Information supplied Block Start

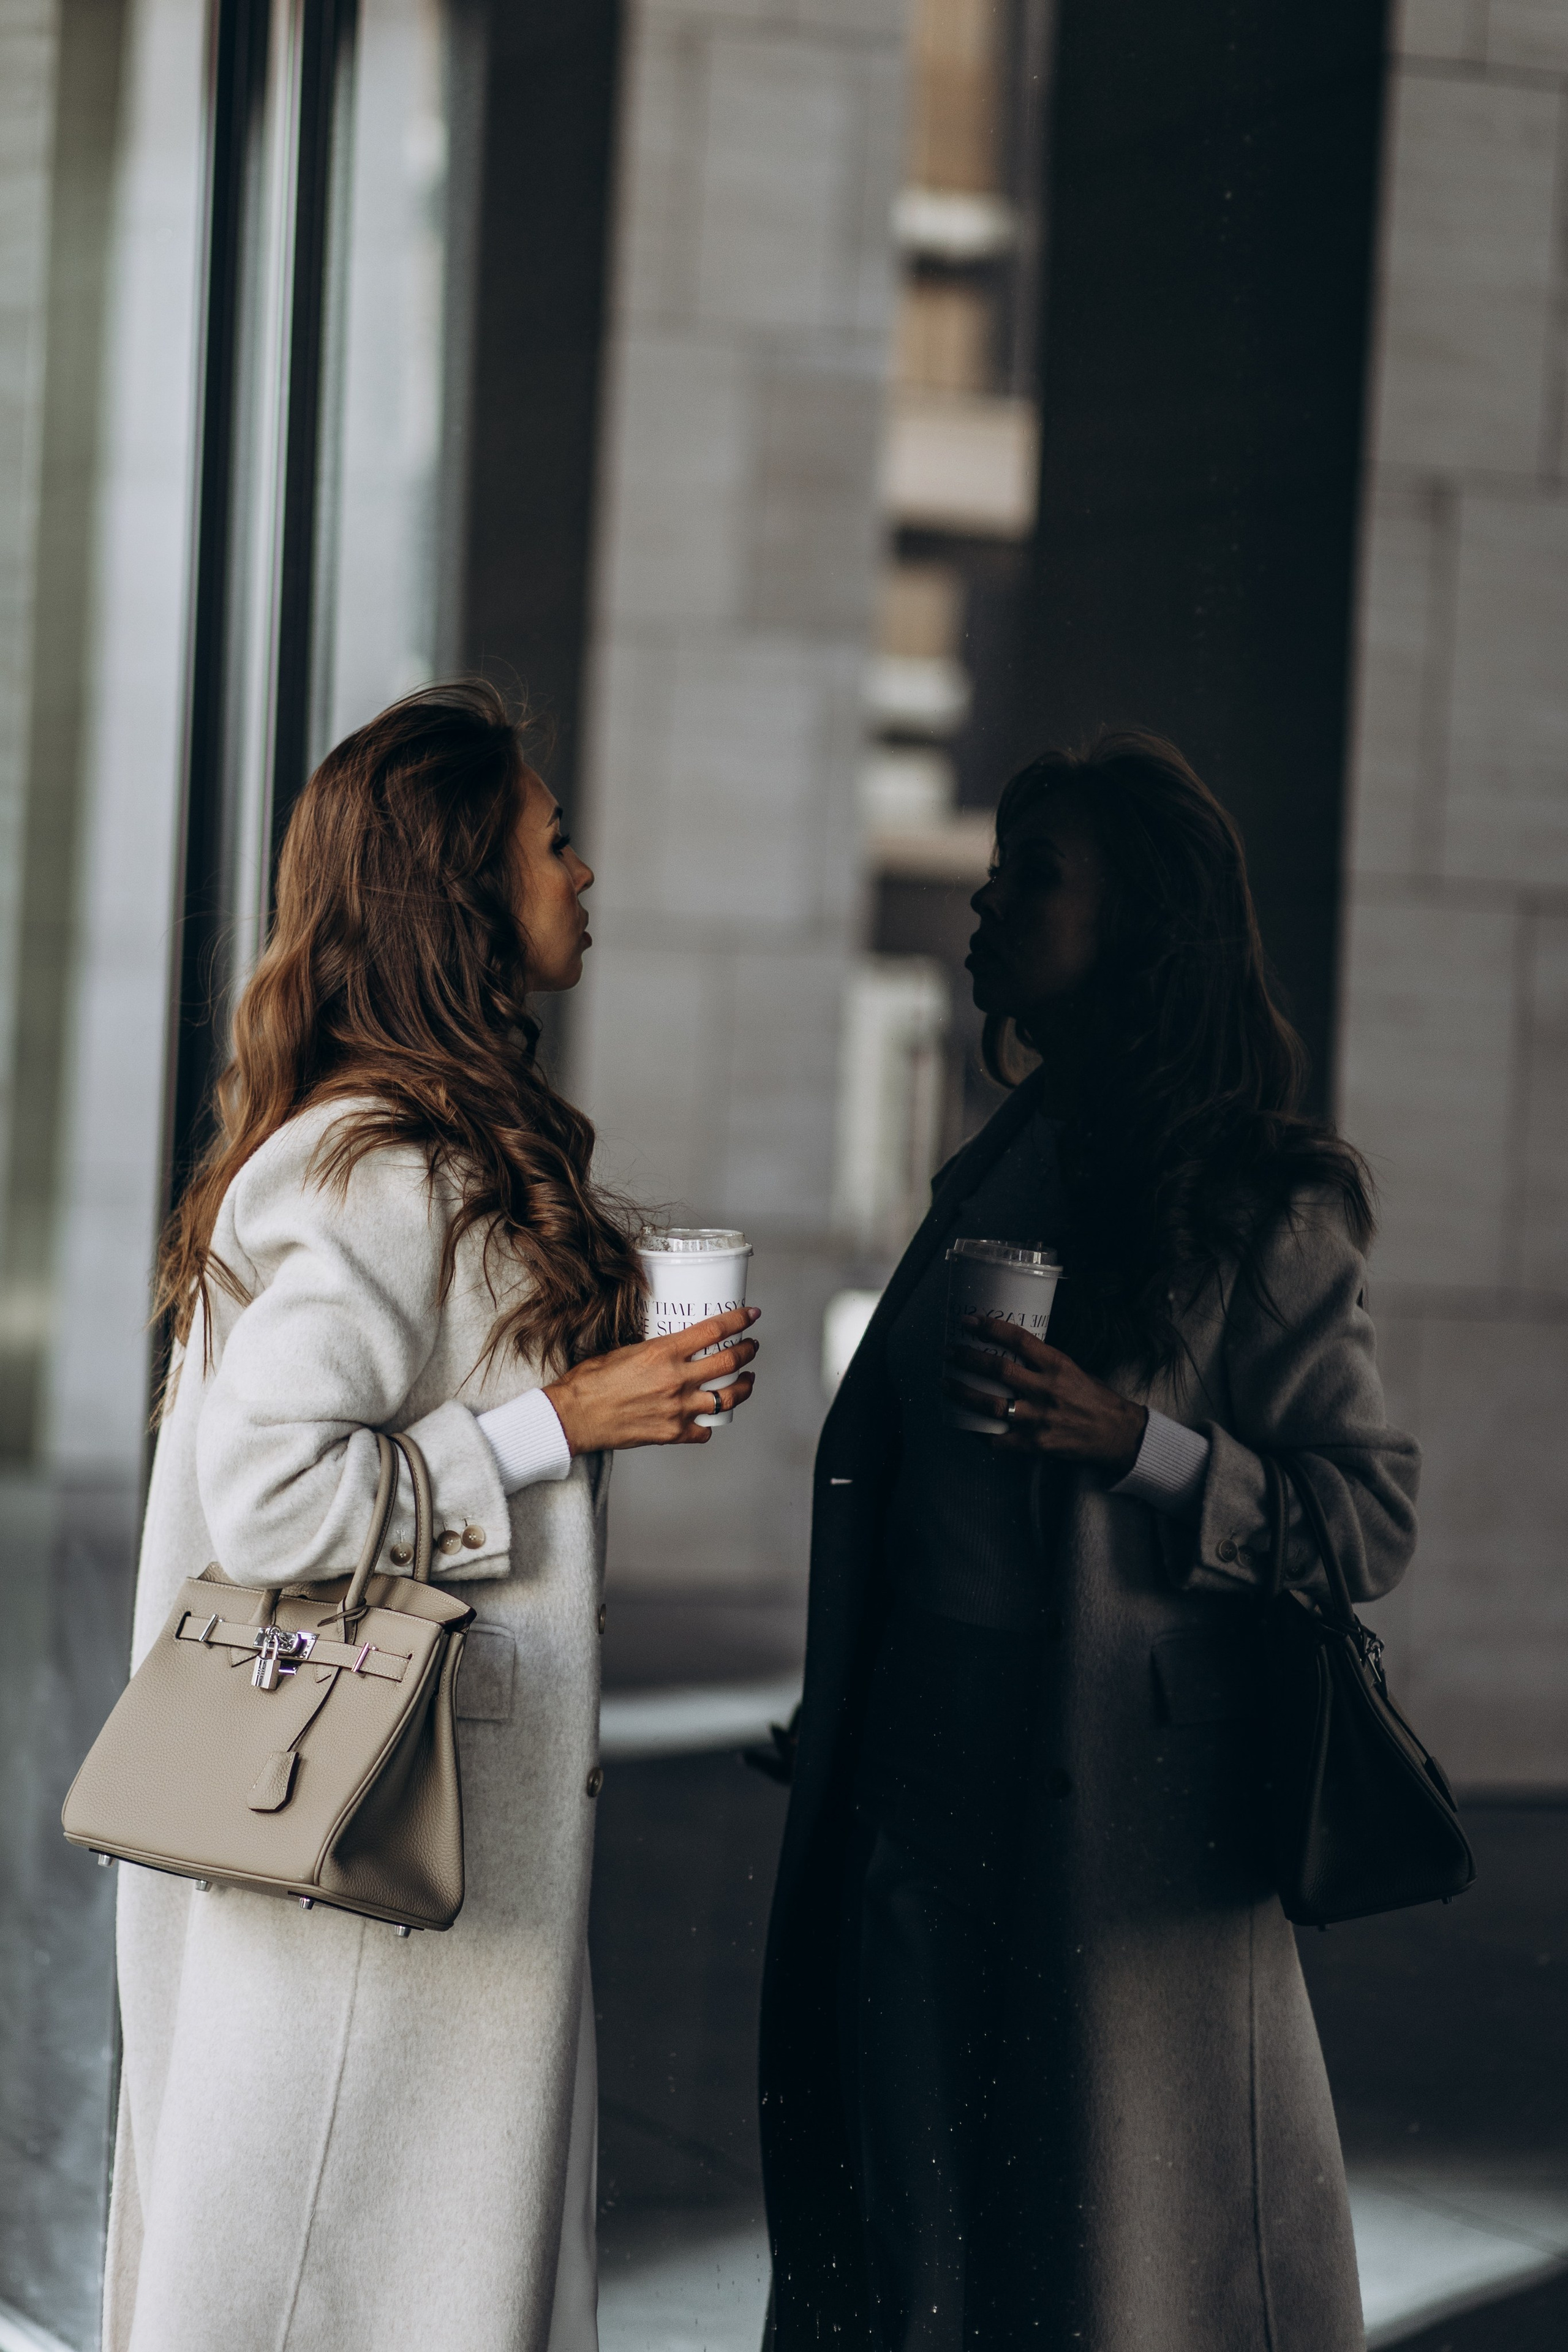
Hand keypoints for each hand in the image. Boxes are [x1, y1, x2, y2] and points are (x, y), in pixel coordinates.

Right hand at [544, 1307, 759, 1453]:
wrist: (573, 1416)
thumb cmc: (589, 1382)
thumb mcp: (624, 1350)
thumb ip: (654, 1349)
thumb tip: (671, 1346)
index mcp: (662, 1353)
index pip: (714, 1331)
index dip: (739, 1321)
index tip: (751, 1315)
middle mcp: (676, 1379)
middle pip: (729, 1362)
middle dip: (747, 1352)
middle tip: (751, 1347)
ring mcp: (677, 1408)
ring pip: (727, 1398)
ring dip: (742, 1387)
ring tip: (746, 1381)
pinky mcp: (672, 1433)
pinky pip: (704, 1430)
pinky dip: (708, 1424)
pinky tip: (707, 1417)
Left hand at [945, 1313, 1146, 1477]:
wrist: (1117, 1434)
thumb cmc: (1095, 1398)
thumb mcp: (1073, 1369)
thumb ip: (1042, 1362)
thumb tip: (1008, 1351)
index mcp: (1057, 1366)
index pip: (1018, 1340)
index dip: (990, 1328)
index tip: (969, 1321)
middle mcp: (1047, 1390)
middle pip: (998, 1371)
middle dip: (967, 1358)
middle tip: (949, 1351)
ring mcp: (1039, 1419)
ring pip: (991, 1406)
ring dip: (963, 1394)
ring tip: (946, 1384)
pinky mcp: (1035, 1444)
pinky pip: (998, 1440)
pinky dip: (978, 1432)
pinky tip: (966, 1424)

Information supplied Block End

» **Work required**: A word-for-word copy of the entries is needed, with no pictures in it.

» **Worked solution**:
Hand keypoints for each hand in the image. Boxes are [x1, y1, x2, y2] and points are (x, y), in pixel coordinates.

Right hand at [544, 1307, 759, 1453]:
wrist: (573, 1416)
thumb cmc: (589, 1382)
thumb mcp: (624, 1350)
thumb ip: (654, 1349)
thumb tip: (671, 1346)
index mcp: (662, 1353)
index pip: (714, 1331)
index dip: (739, 1321)
index tip: (751, 1315)
middle mcp: (676, 1379)
middle pip: (729, 1362)
middle dip: (747, 1352)
middle tip: (751, 1347)
ring mcp: (677, 1408)
ring pip: (727, 1398)
ring dip: (742, 1387)
ring tip: (746, 1381)
pinky mcp: (672, 1433)
pinky pip: (704, 1430)
pinky dip: (708, 1424)
pinky tip: (707, 1417)
Left hand at [945, 1313, 1146, 1477]:
wrist: (1117, 1434)
thumb cmc: (1095, 1398)
thumb mcp: (1073, 1369)
thumb ip: (1042, 1362)
thumb tip: (1008, 1351)
index mcp: (1057, 1366)
index pip: (1018, 1340)
index dip: (990, 1328)
index tip: (969, 1321)
middle mcp: (1047, 1390)
middle pip: (998, 1371)
middle dip: (967, 1358)
middle tip: (949, 1351)
ring mcp: (1039, 1419)
ring pip: (991, 1406)
ring dip: (963, 1394)
ring tip: (946, 1384)
pinky mcp: (1035, 1444)
pinky pip: (998, 1440)
pinky dip: (978, 1432)
pinky tip: (966, 1424)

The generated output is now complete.